Fix $a,b\in\mathbb{R}^d$ and define the function $$ \begin{aligned} f:\operatorname{Mat}_{d\times d} & \rightarrow \mathbb{R}^d\\ A & \mapsto \frac1{a^TA^{-1}b} \cdot A^{-1} b, \end{aligned} $$ where $\cdot$ is scalar multiplication.
I want to differentiate $f$ with respect to $A$. Here's what I have computed so far: $$\begin{aligned} \frac{\partial a^TAb }{\partial A} = & a^Tb\\ \frac{\partial A^{-1}b}{\partial A} = \frac{\partial A^{-1}}{\partial A}b \end{aligned} $$ So.. applying the chain rule a couple times yields $$ \frac{\partial \frac1{a^TA^{-1}b}}{\partial A} = \frac{\partial A^{-1}}{\partial A} \left( \frac{a^Tb}{a^T A^{-1} b} \right). $$
At this point I get stuck... what is $\frac{\partial A^{-1}}{\partial A}$ and what is the scalar-multiplication analogue of the product rule (so I can combine $\frac{\partial \frac1{a^TA^{-1}b}}{\partial A}$ with $\frac{\partial A^{-1}b}{\partial A}$....)

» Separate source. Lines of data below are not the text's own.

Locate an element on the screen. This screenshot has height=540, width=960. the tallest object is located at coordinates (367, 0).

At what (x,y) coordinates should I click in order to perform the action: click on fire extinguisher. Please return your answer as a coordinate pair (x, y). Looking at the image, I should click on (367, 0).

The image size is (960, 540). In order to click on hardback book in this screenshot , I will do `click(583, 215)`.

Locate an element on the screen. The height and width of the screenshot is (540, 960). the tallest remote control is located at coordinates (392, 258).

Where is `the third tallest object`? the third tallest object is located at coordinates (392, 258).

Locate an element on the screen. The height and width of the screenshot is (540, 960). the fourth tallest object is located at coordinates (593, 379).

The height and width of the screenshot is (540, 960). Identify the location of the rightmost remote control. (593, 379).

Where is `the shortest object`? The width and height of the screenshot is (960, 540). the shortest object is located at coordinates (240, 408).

Update: For $A^{-1}$'s derivative I compute: $$ \begin{aligned} 0=&\frac{\partial I}{\partial A}=\frac{\partial (AA^{-1})}{\partial A}=\frac{\partial A}{\partial A}A^{-1} + A\frac{\partial (A^{-1})}{\partial A}\\ \therefore \frac{\partial A^{-1}}{\partial A}=&-A^{-1}IA^{-1} = -(A^{-1})^2= -A^{-2}. \end{aligned} $$
Thanks in advance.
Change the name of the vector $a$ to $c$, and re-purpose the name to vectorize the matrix $$a = \operatorname{vec}\left(A\right)$$ Define the scalar variable $$\eqalign{ \phi &= c^TA^{-1}b \\ d\phi &= -c^TA^{-1}\,dA\,A^{-1}b \\ }$$ Write the function in terms of this scalar.
Then calculate its differential and gradient. $$\eqalign{ f &= \phi^{-1}A^{-1}b \\ df &= d\phi^{-1}A^{-1}b\, + \phi^{-1}dA^{-1}b \\ &= -\phi^{-2}A^{-1}b\,d\phi - \phi^{-1}A^{-1}\,dA\,A^{-1}b \\ &= f\,\phi^{-1}(c^TA^{-1}\,dA\,A^{-1}b) - A^{-1}\,dA\,f \\ &= f\left(c^TA^{-1}\,dA\,f\right) - A^{-1}\,dA\,f \\ &= \left(fc^T-I\right)\left(A^{-1}\,dA\,f\right) \\ &= \left(fc^T-I\right)\left(f^T\otimes A^{-1}\right)da \\ \frac{\partial f}{\partial a} &= \left(fc^T-I\right)\left(f^T\otimes A^{-1}\right) \\ }$$ The requested gradient (of a vector with respect to a matrix) is actually a third-order tensor and cannot be expressed in standard matrix notation. So this vectorized result is about the best you can do.